## AUSGEWÄHLTER AUSZUG
:::::
Warum überhaupt eine SPS? Es gibt genügend spezielle Heizungssteuerungen am Markt, die den Vorteil haben, dass Du nichts mehr programmieren musst... Kommt halt immer auf die gewünschte Funktion an...
Gruß.


----------



## pioneer01 (5 März 2013)

Ich möchte mich bei euch allen für eure Meinungen und Tipps bedanken.
Ich habe mir jetzt alle Möglichkeiten angeschaut.
Die Heizungssteuerung UVR1611 habe ich mir im Detail angeschaut und sogar in der Praxis getestet. Sie scheidet deshalb aus, da sie meiner Meinung nach sehr veraltet ist (zur PC Programmierung wird eine 16 Bit! Software benötigt, die sich auf einem 64 Bit Rechner gar nicht installieren lässt). Und auch die ganze andere Steuerung wirkt schon etwas in die Jahre gekommen.
Für den Teil den ich nun gerne einmal von der derzeitigen Steuerung (Windhager) übernehmen würde, würde eine Logo auch ausreichen. Für die ganze Anlage hätte sie allerdings zu wenige Ein- bzw. Ausgänge.
Daher habe ich mich jetzt einmal für die S7-1200 entschieden. Ab der 1214 kann ich mehr als 2 Baugruppen hinzufügen, was mich allerdings sehr verwundert ist eine Angabe der ich nicht ganz folgen kann.
Auf der Seite von RS (http://at.rs-online.com/web/p/sps-zentralbaugruppen/7685633/) ist angegeben:
Eingänge/Ausgänge max.    2 (Analog I/O), 24 (Digital I/O)

Heißt das, dass ich trotz weitere Baugruppen nur 2 analoge und 24 digitatle I/Os habe? Oder ist das einfach falsch, weil von Siemens habe ich keine Angabe dazu gefunden.

Danke
mfg
Martin


----------
:::::
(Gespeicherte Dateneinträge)
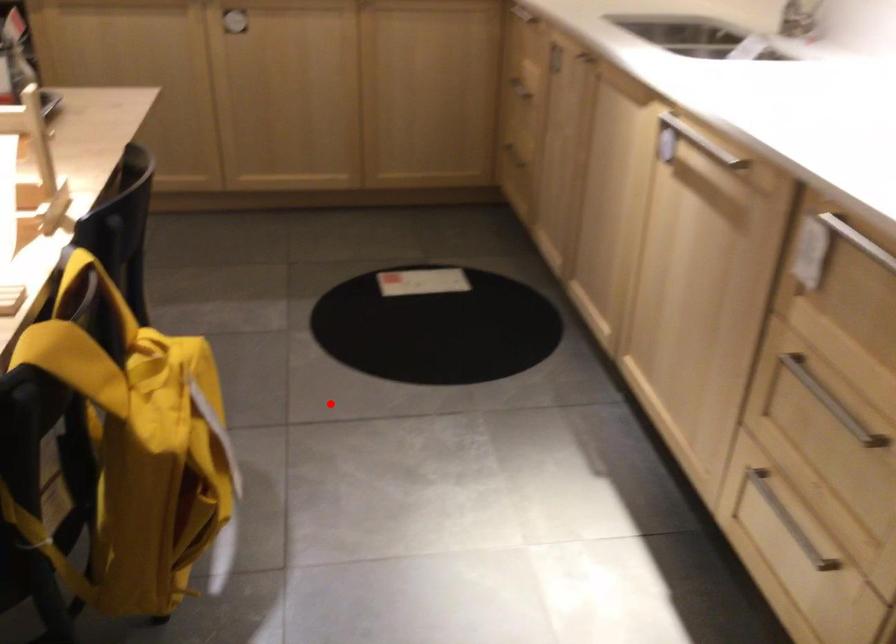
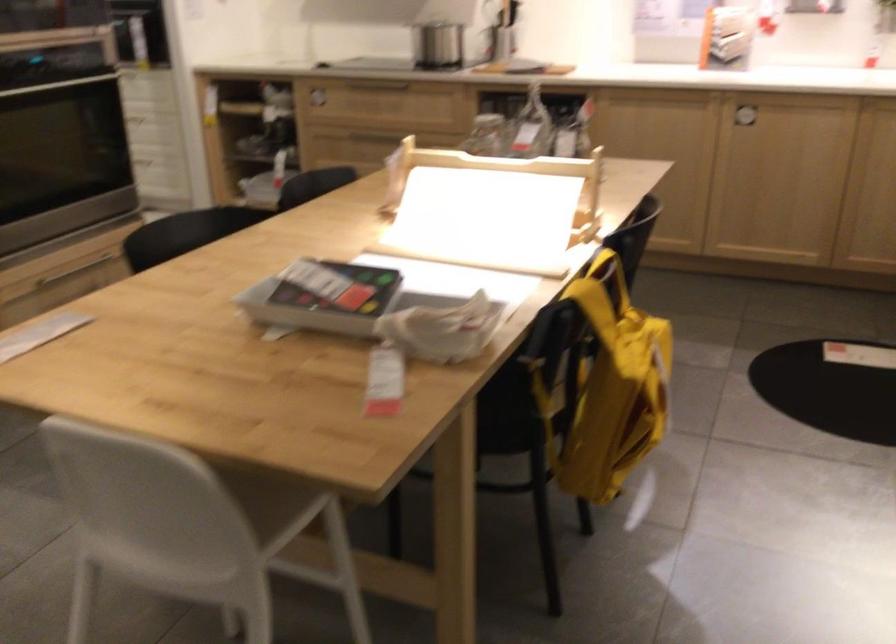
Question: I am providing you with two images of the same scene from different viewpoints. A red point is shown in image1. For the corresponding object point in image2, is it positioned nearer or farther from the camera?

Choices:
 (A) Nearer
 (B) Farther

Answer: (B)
:::::
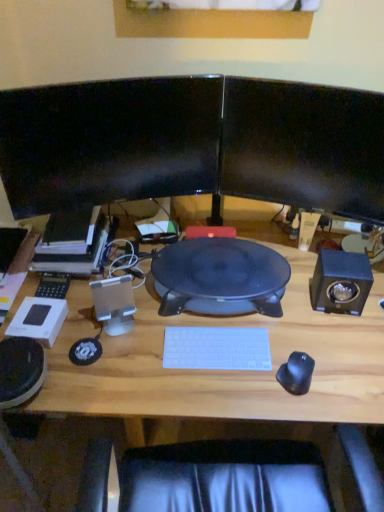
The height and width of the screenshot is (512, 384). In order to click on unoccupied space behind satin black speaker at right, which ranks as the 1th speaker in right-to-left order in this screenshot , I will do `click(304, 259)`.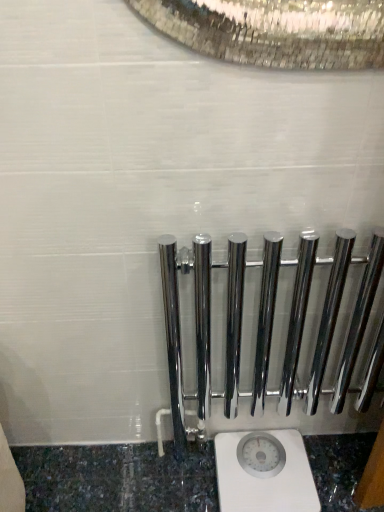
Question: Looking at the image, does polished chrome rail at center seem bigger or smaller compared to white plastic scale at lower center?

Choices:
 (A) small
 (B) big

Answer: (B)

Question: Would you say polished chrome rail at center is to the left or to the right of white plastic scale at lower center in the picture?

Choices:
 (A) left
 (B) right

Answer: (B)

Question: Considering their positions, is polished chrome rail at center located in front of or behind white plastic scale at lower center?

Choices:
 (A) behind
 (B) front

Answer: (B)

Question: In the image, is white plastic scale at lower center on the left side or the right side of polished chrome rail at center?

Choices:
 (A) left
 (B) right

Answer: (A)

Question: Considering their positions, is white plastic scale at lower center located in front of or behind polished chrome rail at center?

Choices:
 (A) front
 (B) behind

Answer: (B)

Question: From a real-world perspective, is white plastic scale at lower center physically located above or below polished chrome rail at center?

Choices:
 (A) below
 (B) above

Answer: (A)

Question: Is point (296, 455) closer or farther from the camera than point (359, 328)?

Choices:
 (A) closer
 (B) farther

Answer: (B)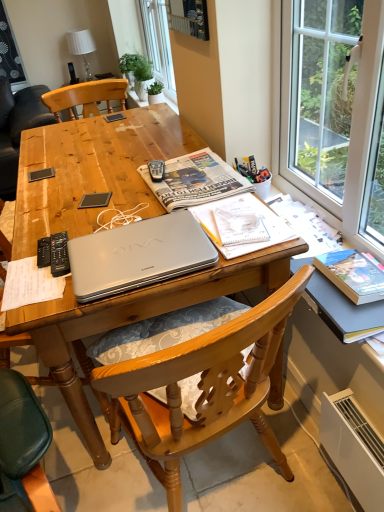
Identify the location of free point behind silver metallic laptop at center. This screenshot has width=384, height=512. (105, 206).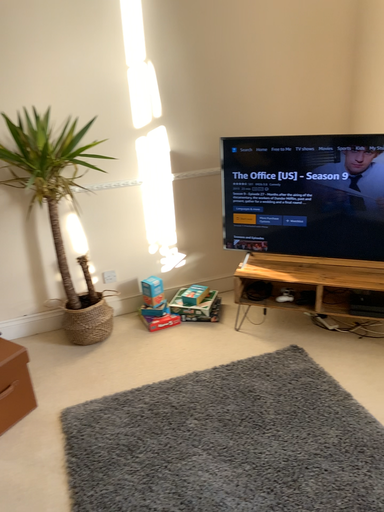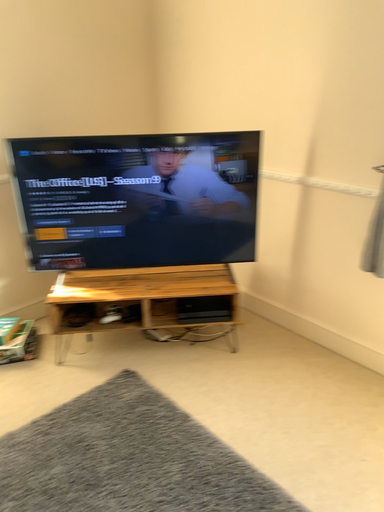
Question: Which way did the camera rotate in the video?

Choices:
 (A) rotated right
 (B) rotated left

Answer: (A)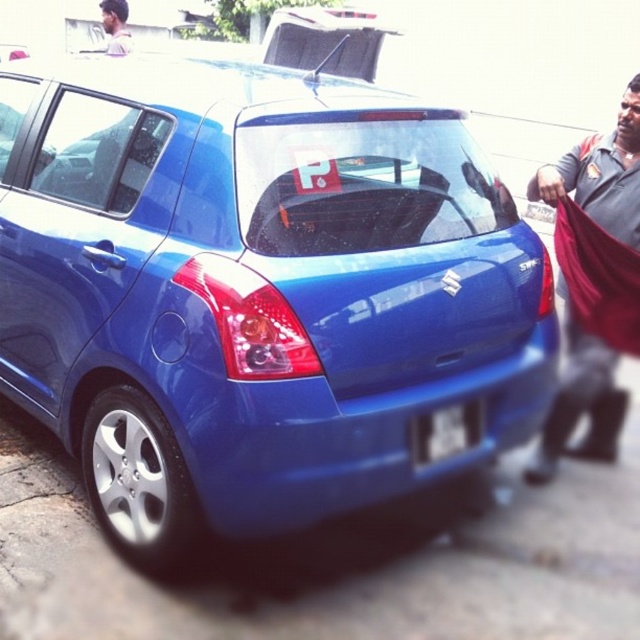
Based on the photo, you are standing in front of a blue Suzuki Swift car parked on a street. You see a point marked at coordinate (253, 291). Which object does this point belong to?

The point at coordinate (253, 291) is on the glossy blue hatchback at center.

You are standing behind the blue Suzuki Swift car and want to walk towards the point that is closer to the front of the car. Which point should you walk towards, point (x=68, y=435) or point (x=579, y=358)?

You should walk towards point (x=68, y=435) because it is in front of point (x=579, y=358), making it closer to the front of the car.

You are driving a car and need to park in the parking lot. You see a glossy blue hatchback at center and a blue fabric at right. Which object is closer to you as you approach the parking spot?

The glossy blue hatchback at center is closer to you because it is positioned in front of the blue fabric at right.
:::::
## AUFGABE
Beantworte diese Fragen zum ausgewählten Auszug:
1. Welche Heizungssteuerung wurde im Detail angeschaut und in der Praxis getestet?
2. Ab welchem Modell der S7-1200 lassen sich mehr als 2 Baugruppen hinzufügen?
3. Welche Höchstzahlen für Ein- bzw. Ausgänge gibt die Seite von RS an?

## ANTWORTFELD
1. Die UVR1611.
2. Ab der 1214.
3. 2 analoge und 24 digitale I/Os.